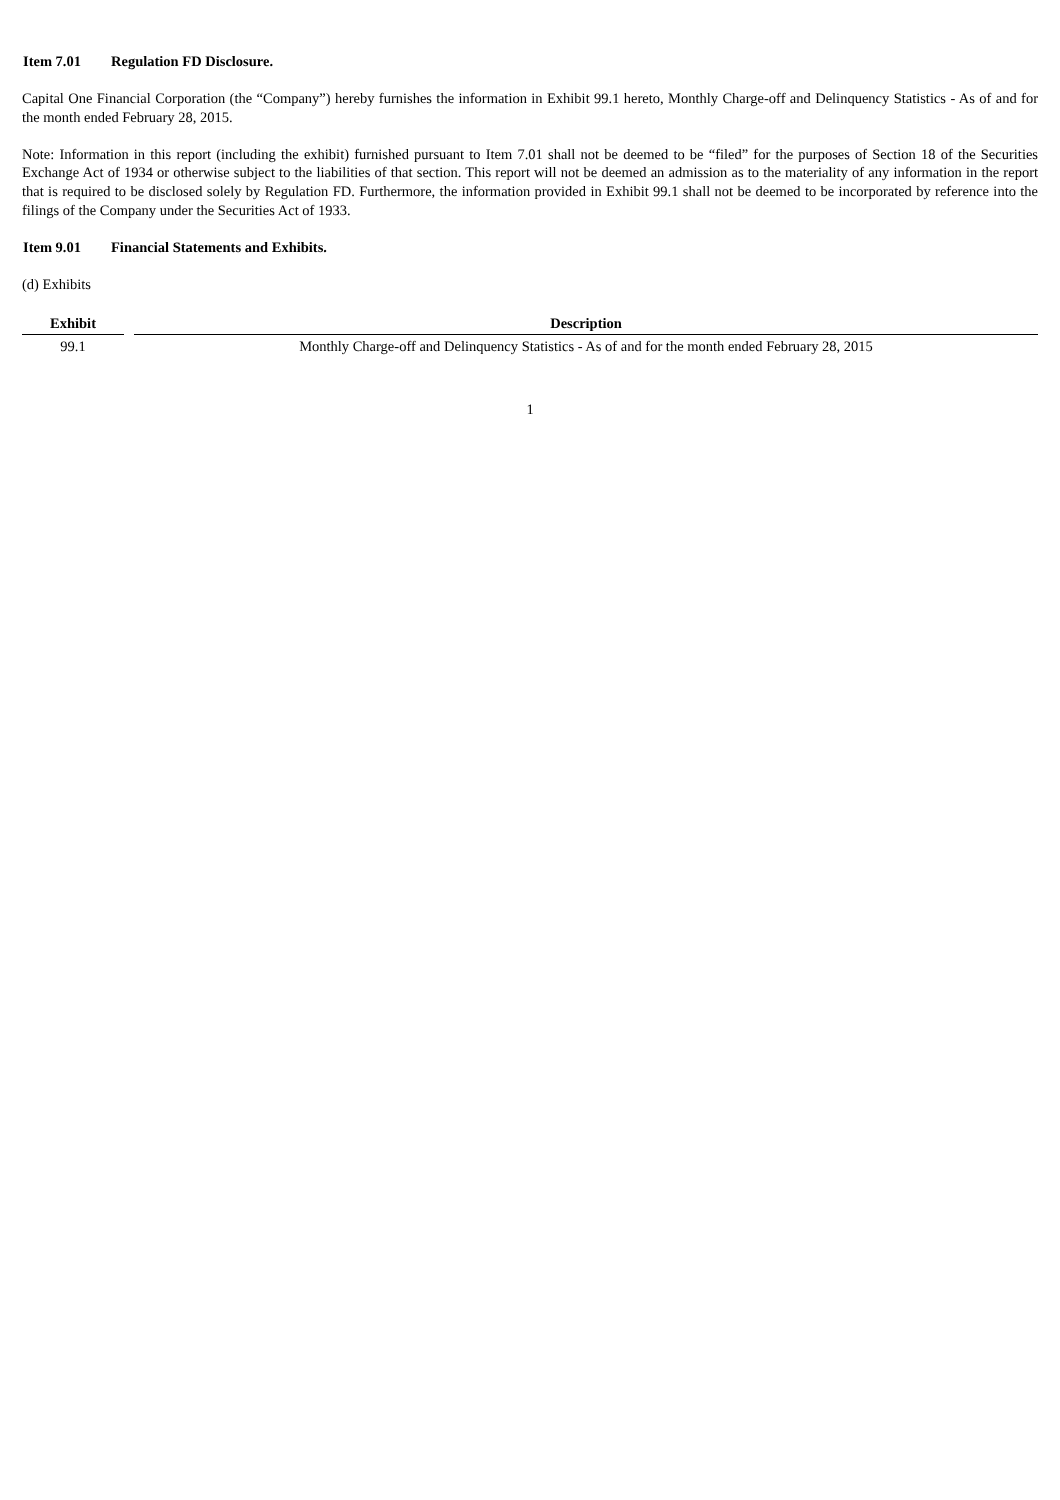Item 7.01 Regulation FD Disclosure.
Capital One Financial Corporation (the “Company”) hereby furnishes the information in Exhibit 99.1 hereto, Monthly Charge-off and Delinquency Statistics - As of and for the month ended February 28, 2015.
Note: Information in this report (including the exhibit) furnished pursuant to Item 7.01 shall not be deemed to be “filed” for the purposes of Section 18 of the Securities Exchange Act of 1934 or otherwise subject to the liabilities of that section. This report will not be deemed an admission as to the materiality of any information in the report that is required to be disclosed solely by Regulation FD. Furthermore, the information provided in Exhibit 99.1 shall not be deemed to be incorporated by reference into the filings of the Company under the Securities Act of 1933.
Item 9.01 Financial Statements and Exhibits.
(d) Exhibits
| Exhibit | Description |
| --- | --- |
| 99.1 | Monthly Charge-off and Delinquency Statistics - As of and for the month ended February 28, 2015 |
1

(EXERCISE BRIEF): Would you please copy every line in the data that contains the word "Exhibits"?

(ANSWER BOX):
Item 9.01 Financial Statements and Exhibits.
(d) Exhibits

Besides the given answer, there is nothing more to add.